» **Data supplied**:

+++

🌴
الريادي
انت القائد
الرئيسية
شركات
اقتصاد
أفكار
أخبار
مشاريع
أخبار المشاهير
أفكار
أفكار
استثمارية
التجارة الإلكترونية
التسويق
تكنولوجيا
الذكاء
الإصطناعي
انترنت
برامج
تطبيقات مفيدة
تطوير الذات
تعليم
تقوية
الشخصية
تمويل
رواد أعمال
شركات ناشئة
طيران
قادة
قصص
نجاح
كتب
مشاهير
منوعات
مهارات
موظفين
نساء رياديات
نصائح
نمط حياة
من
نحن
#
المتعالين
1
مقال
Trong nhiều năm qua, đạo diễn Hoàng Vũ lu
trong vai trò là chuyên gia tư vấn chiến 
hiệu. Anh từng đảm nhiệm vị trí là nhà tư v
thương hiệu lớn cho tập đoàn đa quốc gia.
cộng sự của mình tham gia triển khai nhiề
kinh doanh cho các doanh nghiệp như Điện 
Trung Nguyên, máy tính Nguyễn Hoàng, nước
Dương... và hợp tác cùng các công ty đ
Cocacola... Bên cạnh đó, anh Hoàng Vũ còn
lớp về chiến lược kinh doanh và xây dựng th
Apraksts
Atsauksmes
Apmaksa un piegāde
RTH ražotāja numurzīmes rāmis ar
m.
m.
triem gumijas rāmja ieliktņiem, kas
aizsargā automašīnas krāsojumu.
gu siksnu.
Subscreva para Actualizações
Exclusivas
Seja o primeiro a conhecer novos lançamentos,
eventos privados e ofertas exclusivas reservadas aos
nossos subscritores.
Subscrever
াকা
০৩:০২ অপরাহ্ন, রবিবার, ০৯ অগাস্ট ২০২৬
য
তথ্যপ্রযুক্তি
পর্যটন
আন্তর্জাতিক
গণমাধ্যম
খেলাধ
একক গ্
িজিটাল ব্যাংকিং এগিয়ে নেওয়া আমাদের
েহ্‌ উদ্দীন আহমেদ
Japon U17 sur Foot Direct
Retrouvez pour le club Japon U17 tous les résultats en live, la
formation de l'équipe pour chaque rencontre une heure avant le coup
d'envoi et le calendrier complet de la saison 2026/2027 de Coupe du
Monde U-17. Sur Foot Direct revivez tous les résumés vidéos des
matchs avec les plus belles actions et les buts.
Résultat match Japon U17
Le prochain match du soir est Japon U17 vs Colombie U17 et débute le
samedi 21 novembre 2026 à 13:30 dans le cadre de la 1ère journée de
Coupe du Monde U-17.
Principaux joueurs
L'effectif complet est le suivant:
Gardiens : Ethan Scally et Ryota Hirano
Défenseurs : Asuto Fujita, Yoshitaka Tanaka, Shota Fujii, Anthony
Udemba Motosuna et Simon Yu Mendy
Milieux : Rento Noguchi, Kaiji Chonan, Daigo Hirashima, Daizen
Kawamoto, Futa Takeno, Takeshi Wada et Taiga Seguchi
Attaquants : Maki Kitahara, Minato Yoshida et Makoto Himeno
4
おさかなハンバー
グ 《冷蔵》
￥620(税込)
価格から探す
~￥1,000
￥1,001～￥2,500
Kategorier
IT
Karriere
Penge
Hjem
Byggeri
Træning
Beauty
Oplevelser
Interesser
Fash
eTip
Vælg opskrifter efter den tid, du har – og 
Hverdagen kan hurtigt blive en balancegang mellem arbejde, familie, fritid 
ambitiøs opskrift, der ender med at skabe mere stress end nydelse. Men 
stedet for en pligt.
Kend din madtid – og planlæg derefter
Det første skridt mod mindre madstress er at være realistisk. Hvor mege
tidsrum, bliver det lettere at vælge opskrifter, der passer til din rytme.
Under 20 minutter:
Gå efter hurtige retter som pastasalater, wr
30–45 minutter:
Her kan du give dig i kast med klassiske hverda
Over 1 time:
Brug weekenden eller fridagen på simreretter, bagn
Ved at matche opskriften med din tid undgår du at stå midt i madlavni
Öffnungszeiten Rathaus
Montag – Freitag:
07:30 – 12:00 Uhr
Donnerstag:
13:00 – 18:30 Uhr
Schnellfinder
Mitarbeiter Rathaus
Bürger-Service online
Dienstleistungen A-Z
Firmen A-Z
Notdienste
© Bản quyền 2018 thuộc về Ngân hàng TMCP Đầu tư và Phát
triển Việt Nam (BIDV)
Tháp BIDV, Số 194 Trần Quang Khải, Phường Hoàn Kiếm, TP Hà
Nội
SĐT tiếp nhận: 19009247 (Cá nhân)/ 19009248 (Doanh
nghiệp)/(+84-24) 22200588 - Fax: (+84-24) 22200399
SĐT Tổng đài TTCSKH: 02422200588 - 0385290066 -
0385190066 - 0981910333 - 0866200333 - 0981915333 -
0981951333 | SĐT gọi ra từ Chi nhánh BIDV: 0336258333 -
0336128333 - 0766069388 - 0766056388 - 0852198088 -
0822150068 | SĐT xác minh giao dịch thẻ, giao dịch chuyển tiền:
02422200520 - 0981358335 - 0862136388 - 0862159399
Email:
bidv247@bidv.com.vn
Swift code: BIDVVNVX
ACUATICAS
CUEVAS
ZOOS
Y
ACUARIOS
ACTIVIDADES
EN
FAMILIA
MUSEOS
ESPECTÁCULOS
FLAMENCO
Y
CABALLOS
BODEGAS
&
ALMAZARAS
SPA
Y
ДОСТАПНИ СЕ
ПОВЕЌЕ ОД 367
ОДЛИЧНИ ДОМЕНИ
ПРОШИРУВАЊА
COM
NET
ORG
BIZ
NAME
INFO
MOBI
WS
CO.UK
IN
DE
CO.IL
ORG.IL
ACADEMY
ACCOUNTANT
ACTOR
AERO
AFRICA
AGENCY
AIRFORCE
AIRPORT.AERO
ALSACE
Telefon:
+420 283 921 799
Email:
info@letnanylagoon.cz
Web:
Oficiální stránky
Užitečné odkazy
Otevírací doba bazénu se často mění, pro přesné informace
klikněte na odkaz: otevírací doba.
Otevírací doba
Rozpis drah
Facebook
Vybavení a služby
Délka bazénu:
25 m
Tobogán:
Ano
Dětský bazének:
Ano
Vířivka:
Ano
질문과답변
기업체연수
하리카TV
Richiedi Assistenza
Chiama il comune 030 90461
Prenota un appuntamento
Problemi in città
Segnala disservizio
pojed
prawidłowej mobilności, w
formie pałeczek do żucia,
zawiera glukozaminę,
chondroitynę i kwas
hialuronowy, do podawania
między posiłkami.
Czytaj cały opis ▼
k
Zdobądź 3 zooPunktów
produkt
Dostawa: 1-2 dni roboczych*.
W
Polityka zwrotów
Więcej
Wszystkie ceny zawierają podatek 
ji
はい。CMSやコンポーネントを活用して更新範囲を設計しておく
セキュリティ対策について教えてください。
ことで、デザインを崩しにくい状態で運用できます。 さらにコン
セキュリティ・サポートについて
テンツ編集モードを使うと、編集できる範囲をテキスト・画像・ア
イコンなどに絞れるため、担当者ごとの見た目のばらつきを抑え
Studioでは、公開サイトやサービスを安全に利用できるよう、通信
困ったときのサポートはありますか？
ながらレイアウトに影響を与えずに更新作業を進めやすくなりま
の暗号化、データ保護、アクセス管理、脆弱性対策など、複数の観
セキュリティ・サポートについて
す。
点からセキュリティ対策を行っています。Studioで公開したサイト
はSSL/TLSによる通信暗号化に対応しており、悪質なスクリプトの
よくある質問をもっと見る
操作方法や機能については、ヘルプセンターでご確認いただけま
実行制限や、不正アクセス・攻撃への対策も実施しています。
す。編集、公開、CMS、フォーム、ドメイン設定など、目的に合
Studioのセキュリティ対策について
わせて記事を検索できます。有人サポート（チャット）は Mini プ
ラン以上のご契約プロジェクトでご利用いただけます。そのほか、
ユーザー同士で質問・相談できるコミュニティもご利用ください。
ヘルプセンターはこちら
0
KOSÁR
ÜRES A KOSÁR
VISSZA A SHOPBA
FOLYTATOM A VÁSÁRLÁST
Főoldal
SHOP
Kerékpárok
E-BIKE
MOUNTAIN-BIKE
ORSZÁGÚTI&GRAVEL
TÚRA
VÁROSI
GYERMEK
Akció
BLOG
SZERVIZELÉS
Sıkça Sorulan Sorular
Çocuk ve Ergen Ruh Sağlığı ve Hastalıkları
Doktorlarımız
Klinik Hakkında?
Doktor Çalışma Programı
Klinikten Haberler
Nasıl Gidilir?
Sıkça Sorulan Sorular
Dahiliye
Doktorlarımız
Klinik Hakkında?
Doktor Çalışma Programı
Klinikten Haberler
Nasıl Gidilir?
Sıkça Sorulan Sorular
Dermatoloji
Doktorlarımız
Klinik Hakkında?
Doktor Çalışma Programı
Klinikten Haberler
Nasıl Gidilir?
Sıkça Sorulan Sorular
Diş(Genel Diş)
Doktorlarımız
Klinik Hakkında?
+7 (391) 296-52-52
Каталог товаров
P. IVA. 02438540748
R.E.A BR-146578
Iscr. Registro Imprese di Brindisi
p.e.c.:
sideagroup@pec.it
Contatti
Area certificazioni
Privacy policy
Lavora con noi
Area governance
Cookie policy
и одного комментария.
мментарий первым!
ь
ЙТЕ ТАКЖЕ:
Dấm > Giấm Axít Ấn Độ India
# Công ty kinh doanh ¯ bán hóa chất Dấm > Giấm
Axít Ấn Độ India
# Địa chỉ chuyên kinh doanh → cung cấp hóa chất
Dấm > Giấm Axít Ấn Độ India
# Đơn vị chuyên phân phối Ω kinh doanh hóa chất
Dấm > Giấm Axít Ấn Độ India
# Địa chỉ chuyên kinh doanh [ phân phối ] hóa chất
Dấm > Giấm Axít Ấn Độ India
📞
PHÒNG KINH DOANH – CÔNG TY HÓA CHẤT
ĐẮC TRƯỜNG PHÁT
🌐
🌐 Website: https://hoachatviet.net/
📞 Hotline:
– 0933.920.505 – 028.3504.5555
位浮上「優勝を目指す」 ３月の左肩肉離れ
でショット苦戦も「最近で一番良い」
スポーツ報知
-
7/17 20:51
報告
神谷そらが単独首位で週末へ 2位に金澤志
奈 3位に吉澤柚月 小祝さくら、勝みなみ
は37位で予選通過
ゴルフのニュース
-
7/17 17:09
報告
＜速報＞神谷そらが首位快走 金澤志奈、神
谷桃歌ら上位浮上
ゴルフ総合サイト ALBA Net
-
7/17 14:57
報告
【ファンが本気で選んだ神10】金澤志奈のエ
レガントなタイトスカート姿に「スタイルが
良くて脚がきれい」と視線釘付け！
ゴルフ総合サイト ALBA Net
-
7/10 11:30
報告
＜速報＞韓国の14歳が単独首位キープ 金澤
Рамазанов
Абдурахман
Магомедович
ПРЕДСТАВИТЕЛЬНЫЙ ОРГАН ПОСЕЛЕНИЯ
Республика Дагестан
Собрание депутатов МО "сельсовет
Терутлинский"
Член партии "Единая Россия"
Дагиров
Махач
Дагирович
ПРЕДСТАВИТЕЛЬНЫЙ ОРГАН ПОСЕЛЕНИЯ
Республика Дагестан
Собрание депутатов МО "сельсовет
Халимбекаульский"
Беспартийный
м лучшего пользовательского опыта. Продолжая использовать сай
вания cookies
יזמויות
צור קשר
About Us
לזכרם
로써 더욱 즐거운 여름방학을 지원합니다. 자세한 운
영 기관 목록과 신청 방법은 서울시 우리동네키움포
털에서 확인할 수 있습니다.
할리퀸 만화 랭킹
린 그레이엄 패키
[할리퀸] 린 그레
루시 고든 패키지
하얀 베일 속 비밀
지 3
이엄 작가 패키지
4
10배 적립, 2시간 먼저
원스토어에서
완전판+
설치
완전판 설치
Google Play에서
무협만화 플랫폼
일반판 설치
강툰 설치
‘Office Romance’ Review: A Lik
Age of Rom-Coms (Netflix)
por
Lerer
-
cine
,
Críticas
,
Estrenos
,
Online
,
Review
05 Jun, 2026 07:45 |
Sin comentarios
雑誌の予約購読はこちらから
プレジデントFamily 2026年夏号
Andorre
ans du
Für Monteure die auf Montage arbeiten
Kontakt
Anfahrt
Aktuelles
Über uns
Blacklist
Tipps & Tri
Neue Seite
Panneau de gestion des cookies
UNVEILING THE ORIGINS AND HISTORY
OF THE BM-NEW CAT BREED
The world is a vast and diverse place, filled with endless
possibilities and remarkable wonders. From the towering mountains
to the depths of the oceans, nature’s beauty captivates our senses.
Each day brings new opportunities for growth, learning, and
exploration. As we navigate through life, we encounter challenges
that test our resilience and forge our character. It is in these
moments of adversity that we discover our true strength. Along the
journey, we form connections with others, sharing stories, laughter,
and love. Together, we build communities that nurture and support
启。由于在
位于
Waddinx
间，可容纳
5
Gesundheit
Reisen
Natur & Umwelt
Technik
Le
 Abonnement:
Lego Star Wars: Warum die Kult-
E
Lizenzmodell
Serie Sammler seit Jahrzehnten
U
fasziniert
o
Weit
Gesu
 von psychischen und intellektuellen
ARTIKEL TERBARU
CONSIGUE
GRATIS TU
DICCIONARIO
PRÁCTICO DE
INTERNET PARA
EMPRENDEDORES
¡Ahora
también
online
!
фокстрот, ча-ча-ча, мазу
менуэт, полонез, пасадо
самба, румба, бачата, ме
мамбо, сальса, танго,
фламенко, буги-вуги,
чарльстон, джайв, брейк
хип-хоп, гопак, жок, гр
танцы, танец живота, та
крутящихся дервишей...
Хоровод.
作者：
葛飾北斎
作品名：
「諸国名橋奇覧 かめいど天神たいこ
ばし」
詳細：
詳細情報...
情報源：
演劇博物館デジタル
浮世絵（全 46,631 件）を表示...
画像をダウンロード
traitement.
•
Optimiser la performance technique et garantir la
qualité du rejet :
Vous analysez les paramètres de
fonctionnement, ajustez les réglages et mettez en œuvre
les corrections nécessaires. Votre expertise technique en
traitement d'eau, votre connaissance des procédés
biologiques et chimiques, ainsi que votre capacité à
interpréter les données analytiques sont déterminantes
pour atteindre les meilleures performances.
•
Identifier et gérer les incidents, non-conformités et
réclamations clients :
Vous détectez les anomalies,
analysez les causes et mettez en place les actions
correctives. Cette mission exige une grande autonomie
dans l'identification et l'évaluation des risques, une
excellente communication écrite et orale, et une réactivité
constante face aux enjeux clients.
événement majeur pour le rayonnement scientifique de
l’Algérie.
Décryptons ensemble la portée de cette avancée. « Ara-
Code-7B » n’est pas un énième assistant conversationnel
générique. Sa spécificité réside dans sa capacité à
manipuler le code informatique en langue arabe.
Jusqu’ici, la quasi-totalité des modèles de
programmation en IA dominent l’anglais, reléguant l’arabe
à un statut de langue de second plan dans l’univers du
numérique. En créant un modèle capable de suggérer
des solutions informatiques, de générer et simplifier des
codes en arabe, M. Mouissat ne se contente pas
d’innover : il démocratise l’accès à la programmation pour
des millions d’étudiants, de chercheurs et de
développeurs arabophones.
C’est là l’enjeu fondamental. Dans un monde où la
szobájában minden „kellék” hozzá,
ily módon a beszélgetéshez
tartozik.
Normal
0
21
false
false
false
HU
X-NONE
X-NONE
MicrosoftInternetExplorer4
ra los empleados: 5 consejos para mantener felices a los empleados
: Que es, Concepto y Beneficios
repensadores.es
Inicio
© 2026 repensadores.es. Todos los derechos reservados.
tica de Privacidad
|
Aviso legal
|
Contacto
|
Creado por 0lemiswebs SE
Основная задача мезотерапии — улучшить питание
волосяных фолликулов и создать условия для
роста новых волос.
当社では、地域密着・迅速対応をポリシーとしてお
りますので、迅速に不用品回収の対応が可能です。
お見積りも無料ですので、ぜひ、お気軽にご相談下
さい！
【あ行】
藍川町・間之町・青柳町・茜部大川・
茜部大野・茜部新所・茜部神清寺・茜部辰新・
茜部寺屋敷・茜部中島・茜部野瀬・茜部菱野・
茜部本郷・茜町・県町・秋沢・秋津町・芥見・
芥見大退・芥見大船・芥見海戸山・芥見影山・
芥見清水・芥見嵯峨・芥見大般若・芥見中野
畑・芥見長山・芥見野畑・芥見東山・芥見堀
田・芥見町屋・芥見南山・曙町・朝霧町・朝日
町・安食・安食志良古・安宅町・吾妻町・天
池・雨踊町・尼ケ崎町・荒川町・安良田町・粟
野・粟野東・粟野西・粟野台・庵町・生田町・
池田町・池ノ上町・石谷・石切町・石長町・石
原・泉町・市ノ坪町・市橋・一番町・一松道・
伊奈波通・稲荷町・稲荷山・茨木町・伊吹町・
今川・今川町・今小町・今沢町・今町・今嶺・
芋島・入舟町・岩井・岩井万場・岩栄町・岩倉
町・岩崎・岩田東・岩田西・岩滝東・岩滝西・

+++

» **Exercise details**: Reproduce these lines without any change, starting from the very first one and ending after the line that contains "Kawamoto, Futa Takeno, Takeshi".

» **Reply**:
🌴
الريادي
انت القائد
الرئيسية
شركات
اقتصاد
أفكار
أخبار
مشاريع
أخبار المشاهير
أفكار
أفكار
استثمارية
التجارة الإلكترونية
التسويق
تكنولوجيا
الذكاء
الإصطناعي
انترنت
برامج
تطبيقات مفيدة
تطوير الذات
تعليم
تقوية
الشخصية
تمويل
رواد أعمال
شركات ناشئة
طيران
قادة
قصص
نجاح
كتب
مشاهير
منوعات
مهارات
موظفين
نساء رياديات
نصائح
نمط حياة
من
نحن
#
المتعالين
1
مقال
Trong nhiều năm qua, đạo diễn Hoàng Vũ lu
trong vai trò là chuyên gia tư vấn chiến 
hiệu. Anh từng đảm nhiệm vị trí là nhà tư v
thương hiệu lớn cho tập đoàn đa quốc gia.
cộng sự của mình tham gia triển khai nhiề
kinh doanh cho các doanh nghiệp như Điện 
Trung Nguyên, máy tính Nguyễn Hoàng, nước
Dương... và hợp tác cùng các công ty đ
Cocacola... Bên cạnh đó, anh Hoàng Vũ còn
lớp về chiến lược kinh doanh và xây dựng th
Apraksts
Atsauksmes
Apmaksa un piegāde
RTH ražotāja numurzīmes rāmis ar
m.
m.
triem gumijas rāmja ieliktņiem, kas
aizsargā automašīnas krāsojumu.
gu siksnu.
Subscreva para Actualizações
Exclusivas
Seja o primeiro a conhecer novos lançamentos,
eventos privados e ofertas exclusivas reservadas aos
nossos subscritores.
Subscrever
াকা
০৩:০২ অপরাহ্ন, রবিবার, ০৯ অগাস্ট ২০২৬
য
তথ্যপ্রযুক্তি
পর্যটন
আন্তর্জাতিক
গণমাধ্যম
খেলাধ
একক গ্
িজিটাল ব্যাংকিং এগিয়ে নেওয়া আমাদের
েহ্‌ উদ্দীন আহমেদ
Japon U17 sur Foot Direct
Retrouvez pour le club Japon U17 tous les résultats en live, la
formation de l'équipe pour chaque rencontre une heure avant le coup
d'envoi et le calendrier complet de la saison 2026/2027 de Coupe du
Monde U-17. Sur Foot Direct revivez tous les résumés vidéos des
matchs avec les plus belles actions et les buts.
Résultat match Japon U17
Le prochain match du soir est Japon U17 vs Colombie U17 et débute le
samedi 21 novembre 2026 à 13:30 dans le cadre de la 1ère journée de
Coupe du Monde U-17.
Principaux joueurs
L'effectif complet est le suivant:
Gardiens : Ethan Scally et Ryota Hirano
Défenseurs : Asuto Fujita, Yoshitaka Tanaka, Shota Fujii, Anthony
Udemba Motosuna et Simon Yu Mendy
Milieux : Rento Noguchi, Kaiji Chonan, Daigo Hirashima, Daizen
Kawamoto, Futa Takeno, Takeshi Wada et Taiga Seguchi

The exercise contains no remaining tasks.